> _Extract to read_
━━━━━━━━━━━━━━━━━━━━
Not seeing expected improvement in throughput of RaftCluster.ReplicateAsync method when cluster minority is inaccessible #233

LarsWithCA · 2024-04-19T06:27:42Z

This plots shows the timing (in ms) of RaftCluster.ReplicateAsync - at the vertical green line 1 node is disconnected (out of a cluster of 6 nodes in total):
(Linux ARM + .NET6 + DotNext.Net.Cluster 4.14.1)

From the change log of DotNext.Net.Cluster 4.15.0:

Raft performance: improved throughput of IRaftCluster.ReplicateAsync method when cluster minority is not accessible (faulty node). Now the leader waits for replication from majority of nodes instead of all nodes

This made us hope that we would no longer see these kinds of longer timings in case of inaccessible cluster minority. However, we see a pretty similar plot - at the green line 1 node is disconnected (out of a cluster of 6 nodes):
(Linux ARM + .NET8 + DotNext.Net.Cluster 5.3.0)

Did we have wrong expectations, or are we doing something wrong?

sakno · 2024-04-20T10:51:56Z

(in ms) of RaftCluster.ReplicateAsync

It is a measurement of latency, not throughput. By calling ForceReplicationAsync on every write, you choose better latency by the cost of low throughput. With ForceReplicateAsync you don't need to wait for the next heartbeat round, that's why latency improves. However, if you want to have good throughput, you need to accumulate as much uncommitted log entries as possible and wait for replication. It can be done without explicit call of ForceReplicationAsync. If you have just one writer, prefer latency over throughput.
━━━━━━━━━━━━━━━━━━━━
> _Records_

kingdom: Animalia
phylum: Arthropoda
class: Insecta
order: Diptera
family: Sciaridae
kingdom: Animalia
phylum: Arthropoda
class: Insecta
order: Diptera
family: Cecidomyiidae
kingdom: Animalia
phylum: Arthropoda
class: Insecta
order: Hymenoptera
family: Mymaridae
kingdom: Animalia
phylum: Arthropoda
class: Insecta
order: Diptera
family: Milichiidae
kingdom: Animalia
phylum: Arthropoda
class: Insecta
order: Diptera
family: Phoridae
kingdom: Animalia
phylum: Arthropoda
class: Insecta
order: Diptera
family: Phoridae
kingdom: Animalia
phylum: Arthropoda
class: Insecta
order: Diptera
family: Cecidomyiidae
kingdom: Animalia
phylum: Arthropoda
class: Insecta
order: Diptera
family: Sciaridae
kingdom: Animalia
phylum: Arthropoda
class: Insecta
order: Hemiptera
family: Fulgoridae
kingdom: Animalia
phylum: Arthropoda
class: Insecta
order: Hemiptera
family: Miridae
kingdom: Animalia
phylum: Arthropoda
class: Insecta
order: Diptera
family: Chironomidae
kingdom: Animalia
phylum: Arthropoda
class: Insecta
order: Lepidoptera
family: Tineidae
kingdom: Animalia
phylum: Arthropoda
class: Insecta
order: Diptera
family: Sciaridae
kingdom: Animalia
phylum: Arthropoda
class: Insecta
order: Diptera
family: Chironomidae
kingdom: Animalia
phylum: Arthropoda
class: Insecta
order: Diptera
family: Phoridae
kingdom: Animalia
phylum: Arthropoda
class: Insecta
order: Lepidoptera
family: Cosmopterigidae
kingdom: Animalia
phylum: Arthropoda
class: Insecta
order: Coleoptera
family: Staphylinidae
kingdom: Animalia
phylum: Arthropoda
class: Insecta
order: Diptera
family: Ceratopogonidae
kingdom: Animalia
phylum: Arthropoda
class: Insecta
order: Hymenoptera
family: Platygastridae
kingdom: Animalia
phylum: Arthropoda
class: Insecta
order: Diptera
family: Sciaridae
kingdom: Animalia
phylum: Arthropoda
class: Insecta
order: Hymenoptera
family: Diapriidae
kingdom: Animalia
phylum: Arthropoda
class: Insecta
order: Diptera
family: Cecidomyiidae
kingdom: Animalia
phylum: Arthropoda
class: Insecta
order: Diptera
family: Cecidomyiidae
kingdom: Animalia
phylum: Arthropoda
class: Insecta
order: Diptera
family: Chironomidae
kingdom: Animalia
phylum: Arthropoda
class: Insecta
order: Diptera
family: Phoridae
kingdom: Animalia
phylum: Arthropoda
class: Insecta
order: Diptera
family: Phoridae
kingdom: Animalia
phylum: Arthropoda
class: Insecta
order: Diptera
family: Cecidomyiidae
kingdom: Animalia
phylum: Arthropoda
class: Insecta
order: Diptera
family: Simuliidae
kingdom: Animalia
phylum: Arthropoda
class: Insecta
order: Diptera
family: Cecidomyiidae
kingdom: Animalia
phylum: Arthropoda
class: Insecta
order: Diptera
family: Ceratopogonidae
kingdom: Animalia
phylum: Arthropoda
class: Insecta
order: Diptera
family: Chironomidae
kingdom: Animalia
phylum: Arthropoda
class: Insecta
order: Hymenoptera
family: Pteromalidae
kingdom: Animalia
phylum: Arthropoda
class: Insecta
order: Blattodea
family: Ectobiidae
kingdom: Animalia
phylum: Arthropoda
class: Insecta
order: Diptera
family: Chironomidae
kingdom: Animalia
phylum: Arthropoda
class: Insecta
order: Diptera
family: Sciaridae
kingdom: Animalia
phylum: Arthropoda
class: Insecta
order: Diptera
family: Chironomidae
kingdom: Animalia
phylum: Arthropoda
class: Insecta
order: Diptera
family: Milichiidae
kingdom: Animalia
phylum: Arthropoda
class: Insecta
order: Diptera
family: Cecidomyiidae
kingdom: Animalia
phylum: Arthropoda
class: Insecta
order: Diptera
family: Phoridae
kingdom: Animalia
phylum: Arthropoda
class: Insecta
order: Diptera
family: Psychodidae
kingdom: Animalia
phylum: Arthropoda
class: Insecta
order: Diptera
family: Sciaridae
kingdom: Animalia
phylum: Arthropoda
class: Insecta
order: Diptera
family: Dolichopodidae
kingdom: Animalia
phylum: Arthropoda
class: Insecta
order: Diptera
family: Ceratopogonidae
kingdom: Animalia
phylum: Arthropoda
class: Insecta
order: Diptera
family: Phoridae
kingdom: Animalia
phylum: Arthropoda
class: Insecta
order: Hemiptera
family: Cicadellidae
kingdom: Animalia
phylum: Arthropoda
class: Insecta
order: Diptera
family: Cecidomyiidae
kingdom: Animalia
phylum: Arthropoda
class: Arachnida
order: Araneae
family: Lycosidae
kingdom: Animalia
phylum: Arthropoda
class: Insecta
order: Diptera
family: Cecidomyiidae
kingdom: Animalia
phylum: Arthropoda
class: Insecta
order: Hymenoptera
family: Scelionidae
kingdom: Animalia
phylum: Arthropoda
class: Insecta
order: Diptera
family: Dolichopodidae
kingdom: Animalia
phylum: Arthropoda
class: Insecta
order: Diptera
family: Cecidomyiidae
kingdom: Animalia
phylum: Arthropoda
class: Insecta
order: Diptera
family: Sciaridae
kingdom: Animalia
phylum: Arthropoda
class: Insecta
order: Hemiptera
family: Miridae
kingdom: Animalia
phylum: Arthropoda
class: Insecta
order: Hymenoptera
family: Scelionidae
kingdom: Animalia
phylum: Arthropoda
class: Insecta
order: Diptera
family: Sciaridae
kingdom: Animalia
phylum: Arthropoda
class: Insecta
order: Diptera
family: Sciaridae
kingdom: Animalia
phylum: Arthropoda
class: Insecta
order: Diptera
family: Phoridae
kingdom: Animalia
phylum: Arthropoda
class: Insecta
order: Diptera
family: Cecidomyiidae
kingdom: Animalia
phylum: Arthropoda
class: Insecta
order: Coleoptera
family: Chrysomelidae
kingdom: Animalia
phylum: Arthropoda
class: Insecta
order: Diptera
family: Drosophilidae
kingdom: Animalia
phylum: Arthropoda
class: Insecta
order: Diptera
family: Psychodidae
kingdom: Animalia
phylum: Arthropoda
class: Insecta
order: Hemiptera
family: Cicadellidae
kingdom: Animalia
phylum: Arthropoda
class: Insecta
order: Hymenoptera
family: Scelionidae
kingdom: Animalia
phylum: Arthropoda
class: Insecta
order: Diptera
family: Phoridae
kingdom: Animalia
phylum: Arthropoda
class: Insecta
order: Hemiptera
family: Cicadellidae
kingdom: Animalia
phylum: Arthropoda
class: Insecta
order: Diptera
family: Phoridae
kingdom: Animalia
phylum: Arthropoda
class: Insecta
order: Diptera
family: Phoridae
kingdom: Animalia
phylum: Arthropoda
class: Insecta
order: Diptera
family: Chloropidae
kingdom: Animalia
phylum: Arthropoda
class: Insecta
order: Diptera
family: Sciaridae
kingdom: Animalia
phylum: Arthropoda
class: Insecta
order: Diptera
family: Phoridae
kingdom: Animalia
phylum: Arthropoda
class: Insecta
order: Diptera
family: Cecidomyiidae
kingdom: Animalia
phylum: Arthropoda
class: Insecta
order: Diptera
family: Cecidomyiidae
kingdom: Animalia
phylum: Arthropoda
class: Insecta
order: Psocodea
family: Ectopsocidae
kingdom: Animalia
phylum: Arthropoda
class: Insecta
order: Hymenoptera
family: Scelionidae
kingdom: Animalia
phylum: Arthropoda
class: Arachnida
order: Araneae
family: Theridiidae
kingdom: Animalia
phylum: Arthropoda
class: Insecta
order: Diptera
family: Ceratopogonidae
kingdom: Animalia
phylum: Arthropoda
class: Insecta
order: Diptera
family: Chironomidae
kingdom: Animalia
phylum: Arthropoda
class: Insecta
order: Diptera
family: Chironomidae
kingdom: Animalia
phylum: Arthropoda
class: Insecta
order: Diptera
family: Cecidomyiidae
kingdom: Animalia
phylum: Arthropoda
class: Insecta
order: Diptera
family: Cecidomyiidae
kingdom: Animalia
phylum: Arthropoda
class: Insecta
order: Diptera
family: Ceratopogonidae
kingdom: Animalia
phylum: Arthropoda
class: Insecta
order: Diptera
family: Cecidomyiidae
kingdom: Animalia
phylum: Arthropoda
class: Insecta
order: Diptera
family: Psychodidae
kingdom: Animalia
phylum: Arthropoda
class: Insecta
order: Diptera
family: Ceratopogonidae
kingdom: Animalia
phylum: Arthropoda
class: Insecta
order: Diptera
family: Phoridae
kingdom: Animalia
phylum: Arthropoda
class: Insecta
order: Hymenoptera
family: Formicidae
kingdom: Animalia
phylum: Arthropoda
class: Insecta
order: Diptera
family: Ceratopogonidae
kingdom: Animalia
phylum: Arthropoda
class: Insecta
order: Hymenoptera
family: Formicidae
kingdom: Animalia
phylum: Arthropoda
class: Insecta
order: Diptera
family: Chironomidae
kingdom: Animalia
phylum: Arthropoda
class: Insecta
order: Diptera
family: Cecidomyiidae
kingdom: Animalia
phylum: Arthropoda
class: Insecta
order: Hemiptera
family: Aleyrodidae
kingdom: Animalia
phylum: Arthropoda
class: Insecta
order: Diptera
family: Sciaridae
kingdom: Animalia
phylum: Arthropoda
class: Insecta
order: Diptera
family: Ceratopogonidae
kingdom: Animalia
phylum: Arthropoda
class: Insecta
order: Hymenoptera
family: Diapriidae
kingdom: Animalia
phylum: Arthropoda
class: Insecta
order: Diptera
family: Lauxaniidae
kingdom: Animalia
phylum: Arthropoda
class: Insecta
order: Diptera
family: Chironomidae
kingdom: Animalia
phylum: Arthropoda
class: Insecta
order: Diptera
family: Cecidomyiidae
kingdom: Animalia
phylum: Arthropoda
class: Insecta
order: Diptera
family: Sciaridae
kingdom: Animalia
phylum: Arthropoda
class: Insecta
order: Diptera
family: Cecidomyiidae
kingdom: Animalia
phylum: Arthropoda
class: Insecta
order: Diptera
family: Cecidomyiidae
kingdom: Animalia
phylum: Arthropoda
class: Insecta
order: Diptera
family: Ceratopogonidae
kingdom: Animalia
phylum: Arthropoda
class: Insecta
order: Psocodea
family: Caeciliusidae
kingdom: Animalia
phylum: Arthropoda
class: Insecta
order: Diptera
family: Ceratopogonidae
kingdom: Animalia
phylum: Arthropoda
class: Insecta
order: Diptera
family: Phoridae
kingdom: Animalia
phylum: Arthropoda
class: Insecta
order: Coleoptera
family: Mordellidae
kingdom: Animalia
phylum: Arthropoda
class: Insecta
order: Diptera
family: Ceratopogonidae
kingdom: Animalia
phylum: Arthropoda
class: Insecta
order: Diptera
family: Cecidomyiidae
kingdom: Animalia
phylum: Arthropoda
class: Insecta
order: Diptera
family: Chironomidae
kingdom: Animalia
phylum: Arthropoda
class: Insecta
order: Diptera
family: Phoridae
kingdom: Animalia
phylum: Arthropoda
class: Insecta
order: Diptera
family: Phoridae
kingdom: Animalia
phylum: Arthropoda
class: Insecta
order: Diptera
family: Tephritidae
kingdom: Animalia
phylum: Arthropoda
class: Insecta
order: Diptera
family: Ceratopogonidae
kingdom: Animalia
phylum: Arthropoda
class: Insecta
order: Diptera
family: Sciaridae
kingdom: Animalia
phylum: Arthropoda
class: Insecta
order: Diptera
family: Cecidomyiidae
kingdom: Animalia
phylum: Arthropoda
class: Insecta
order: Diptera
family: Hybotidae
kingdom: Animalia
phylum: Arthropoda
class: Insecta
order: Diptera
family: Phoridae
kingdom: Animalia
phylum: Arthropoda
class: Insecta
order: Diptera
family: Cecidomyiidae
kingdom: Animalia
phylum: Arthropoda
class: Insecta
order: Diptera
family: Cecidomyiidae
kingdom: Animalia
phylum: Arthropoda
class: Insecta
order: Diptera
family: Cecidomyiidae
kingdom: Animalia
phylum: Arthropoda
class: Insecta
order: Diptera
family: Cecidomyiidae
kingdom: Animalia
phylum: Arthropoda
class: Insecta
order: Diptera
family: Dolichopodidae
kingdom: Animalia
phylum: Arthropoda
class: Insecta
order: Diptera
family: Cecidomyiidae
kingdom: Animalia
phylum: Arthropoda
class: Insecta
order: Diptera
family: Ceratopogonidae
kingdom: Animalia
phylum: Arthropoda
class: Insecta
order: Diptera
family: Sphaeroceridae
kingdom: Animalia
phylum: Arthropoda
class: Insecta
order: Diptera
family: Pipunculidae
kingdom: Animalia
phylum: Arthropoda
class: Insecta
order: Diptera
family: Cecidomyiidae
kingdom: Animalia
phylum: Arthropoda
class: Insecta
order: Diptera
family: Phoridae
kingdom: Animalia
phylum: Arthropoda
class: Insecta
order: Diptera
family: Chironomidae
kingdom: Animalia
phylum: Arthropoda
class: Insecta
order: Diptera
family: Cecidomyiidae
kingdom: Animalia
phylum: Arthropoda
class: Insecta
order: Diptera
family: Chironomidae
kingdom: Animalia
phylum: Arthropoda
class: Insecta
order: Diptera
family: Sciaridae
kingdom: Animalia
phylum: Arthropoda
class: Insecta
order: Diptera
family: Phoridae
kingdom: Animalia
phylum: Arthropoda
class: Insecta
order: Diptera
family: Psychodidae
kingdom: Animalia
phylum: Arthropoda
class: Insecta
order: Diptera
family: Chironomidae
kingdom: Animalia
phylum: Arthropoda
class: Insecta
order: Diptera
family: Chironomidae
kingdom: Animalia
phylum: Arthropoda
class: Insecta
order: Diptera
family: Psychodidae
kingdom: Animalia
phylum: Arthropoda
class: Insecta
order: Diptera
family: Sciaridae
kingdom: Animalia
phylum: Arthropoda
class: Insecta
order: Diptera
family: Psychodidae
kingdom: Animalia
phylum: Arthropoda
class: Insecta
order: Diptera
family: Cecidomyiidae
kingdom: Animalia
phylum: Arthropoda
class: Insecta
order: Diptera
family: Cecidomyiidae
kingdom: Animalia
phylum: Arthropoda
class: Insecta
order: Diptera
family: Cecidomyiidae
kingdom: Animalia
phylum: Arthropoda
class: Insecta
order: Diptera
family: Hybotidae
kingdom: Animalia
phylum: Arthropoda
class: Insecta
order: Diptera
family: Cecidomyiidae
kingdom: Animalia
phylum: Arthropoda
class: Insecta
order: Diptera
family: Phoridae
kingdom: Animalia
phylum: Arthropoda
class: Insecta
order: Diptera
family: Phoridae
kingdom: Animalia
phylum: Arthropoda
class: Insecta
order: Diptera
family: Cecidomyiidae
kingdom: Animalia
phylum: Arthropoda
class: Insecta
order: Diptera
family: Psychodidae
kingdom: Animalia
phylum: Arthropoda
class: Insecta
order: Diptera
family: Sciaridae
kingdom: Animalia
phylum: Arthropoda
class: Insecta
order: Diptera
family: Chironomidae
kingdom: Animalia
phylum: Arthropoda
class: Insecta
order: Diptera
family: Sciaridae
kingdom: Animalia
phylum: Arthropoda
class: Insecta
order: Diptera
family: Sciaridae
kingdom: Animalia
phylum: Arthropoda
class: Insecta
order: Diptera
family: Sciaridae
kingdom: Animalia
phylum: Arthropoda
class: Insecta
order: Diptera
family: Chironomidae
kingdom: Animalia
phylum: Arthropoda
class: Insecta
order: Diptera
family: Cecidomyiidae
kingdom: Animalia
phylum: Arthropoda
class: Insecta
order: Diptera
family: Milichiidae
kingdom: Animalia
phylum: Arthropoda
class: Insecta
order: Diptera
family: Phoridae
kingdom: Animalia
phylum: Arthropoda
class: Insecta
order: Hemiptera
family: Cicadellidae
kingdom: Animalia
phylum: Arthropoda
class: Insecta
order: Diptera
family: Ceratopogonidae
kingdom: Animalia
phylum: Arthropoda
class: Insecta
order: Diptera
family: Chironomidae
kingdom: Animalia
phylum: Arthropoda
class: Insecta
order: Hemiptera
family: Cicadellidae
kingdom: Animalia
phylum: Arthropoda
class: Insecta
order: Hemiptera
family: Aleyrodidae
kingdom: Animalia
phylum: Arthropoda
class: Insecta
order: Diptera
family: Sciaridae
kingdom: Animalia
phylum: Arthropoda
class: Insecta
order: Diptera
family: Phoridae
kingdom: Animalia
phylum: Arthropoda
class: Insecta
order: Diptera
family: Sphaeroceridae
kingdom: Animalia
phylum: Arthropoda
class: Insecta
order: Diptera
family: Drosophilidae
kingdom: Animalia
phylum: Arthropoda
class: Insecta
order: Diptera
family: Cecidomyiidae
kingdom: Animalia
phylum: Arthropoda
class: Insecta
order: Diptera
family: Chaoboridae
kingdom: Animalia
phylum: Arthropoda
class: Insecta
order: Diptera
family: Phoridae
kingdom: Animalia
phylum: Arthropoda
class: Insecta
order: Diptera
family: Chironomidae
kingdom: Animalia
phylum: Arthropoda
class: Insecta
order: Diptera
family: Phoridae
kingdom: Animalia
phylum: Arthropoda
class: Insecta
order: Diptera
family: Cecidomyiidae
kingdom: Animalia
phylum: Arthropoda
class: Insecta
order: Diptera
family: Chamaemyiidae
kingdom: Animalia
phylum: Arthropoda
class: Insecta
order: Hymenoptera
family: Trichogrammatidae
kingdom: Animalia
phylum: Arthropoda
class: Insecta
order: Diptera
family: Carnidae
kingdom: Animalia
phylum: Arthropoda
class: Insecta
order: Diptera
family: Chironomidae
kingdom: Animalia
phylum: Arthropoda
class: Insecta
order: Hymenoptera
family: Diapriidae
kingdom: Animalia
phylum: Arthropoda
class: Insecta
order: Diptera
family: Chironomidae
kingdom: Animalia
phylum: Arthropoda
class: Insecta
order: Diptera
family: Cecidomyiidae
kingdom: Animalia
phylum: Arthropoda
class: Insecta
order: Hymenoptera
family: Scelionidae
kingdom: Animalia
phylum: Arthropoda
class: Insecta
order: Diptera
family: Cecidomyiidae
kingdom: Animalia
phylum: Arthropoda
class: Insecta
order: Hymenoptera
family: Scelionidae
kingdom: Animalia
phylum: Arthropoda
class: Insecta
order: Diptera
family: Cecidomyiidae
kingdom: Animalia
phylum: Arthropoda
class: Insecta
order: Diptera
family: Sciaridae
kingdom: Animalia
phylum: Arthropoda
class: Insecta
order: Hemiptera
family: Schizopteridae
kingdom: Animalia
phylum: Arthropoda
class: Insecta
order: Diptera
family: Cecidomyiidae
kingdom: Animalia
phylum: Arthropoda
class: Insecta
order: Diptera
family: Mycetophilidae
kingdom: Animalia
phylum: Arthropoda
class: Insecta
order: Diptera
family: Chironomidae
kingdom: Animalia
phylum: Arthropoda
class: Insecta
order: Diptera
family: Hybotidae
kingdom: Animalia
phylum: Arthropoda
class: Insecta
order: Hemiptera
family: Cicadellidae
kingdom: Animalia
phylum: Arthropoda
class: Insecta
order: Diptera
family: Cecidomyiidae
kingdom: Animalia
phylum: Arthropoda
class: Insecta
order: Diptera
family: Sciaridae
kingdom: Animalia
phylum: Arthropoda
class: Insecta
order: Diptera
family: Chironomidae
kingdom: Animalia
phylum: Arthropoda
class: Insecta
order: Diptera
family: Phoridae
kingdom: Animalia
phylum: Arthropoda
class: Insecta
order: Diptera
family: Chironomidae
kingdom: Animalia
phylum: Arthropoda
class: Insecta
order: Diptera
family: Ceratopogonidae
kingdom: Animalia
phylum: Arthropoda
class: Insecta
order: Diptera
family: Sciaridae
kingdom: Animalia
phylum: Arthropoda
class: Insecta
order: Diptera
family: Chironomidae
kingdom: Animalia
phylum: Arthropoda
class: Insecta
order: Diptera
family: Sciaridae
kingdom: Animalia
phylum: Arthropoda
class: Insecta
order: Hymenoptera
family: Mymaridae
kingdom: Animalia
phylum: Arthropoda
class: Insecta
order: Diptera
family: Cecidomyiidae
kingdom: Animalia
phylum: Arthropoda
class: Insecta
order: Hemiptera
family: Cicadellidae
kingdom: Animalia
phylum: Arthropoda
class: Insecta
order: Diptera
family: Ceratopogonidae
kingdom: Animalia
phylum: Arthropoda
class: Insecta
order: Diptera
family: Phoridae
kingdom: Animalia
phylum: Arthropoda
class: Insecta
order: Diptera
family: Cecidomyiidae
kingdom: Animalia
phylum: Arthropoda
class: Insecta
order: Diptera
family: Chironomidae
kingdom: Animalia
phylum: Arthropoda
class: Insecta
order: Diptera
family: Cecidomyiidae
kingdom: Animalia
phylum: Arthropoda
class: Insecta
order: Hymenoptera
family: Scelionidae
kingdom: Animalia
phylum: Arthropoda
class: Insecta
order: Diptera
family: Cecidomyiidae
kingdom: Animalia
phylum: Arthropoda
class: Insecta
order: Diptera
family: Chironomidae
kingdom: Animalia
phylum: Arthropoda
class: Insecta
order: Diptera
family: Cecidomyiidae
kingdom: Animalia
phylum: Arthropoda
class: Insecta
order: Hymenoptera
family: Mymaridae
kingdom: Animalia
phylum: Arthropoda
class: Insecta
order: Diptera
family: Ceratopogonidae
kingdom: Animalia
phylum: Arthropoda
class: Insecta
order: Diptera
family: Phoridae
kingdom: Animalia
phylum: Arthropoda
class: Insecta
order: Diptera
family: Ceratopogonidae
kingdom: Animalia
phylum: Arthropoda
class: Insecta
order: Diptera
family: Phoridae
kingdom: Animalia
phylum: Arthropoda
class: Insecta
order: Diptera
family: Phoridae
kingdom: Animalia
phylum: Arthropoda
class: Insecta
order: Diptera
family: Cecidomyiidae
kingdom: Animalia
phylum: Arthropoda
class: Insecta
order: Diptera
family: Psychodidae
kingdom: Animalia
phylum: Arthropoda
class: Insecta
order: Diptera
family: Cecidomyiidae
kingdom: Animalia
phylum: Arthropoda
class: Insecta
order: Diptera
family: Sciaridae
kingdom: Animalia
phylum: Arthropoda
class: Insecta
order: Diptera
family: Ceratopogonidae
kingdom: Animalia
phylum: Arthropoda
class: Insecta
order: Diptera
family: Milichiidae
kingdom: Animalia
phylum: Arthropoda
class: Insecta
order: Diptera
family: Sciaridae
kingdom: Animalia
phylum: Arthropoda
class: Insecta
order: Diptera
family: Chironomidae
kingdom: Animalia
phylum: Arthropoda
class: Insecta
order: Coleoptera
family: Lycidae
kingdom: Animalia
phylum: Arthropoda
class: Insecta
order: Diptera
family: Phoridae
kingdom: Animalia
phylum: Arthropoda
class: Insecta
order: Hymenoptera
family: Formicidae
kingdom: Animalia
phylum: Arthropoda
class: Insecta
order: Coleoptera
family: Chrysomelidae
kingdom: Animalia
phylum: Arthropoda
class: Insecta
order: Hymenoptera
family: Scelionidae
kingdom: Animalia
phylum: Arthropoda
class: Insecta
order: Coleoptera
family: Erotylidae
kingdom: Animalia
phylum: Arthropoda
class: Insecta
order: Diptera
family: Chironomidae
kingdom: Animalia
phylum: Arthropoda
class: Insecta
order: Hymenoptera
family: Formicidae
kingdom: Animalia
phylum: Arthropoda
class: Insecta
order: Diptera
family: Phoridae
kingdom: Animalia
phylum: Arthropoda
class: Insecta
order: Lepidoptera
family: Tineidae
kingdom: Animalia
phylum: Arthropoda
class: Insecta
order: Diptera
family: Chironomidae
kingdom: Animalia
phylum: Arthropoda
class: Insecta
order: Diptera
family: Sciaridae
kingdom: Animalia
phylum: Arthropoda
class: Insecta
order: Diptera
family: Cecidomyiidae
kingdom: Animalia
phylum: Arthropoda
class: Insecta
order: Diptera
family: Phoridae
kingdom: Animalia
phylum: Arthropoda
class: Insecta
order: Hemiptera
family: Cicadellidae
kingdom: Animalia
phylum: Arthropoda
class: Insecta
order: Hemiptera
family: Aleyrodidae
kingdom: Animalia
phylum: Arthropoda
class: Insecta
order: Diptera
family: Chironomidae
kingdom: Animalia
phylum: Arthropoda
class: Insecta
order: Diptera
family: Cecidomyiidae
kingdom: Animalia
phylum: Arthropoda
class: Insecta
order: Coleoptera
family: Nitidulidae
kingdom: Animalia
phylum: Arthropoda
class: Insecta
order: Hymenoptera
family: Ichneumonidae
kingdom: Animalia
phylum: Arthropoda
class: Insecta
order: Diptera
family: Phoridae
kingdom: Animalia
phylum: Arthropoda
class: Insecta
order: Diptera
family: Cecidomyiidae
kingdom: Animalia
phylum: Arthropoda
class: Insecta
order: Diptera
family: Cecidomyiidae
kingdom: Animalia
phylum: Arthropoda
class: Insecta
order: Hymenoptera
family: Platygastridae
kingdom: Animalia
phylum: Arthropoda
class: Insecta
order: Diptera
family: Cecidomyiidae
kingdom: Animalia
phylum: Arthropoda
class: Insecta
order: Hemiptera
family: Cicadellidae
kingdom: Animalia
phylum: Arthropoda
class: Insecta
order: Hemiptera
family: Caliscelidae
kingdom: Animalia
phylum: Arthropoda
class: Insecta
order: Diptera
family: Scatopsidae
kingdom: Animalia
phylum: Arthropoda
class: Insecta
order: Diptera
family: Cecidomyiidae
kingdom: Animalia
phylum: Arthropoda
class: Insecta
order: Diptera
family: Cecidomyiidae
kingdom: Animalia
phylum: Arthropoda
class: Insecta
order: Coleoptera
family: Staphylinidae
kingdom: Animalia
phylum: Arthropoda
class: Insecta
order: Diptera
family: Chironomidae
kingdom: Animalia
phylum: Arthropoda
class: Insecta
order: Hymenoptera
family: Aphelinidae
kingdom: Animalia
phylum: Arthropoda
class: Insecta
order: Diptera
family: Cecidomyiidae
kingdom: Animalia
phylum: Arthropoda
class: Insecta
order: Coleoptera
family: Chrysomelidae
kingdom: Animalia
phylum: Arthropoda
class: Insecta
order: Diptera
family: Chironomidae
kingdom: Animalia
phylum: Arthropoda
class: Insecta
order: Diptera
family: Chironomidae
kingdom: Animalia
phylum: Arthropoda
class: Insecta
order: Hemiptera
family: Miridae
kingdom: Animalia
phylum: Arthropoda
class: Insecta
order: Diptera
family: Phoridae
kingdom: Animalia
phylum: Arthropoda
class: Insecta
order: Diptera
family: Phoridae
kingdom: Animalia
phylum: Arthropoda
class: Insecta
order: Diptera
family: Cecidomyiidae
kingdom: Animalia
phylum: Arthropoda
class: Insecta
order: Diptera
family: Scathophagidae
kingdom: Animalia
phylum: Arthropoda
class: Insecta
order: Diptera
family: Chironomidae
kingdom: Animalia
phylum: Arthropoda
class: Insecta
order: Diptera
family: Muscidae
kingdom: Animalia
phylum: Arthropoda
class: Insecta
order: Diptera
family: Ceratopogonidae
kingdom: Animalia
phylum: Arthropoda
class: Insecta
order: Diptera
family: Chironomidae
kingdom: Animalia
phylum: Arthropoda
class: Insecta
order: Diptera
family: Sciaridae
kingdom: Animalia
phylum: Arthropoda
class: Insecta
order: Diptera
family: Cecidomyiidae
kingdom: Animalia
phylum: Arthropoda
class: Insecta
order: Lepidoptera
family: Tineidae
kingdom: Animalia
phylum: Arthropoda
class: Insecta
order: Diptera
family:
━━━━━━━━━━━━━━━━━━━━
> _What to work on_
Reproduce the passage of the Raft replication thread between "Raft performance: improved" and "ARM + .NET8 + DotNext.Net.Cluster 5.3.0)", inclusive, switching "inaccessible" to "unreachable".

> _Exercise response_
Raft performance: improved throughput of IRaftCluster.ReplicateAsync method when cluster minority is not accessible (faulty node). Now the leader waits for replication from majority of nodes instead of all nodes

This made us hope that we would no longer see these kinds of longer timings in case of unreachable cluster minority. However, we see a pretty similar plot - at the green line 1 node is disconnected (out of a cluster of 6 nodes):
(Linux ARM + .NET8 + DotNext.Net.Cluster 5.3.0)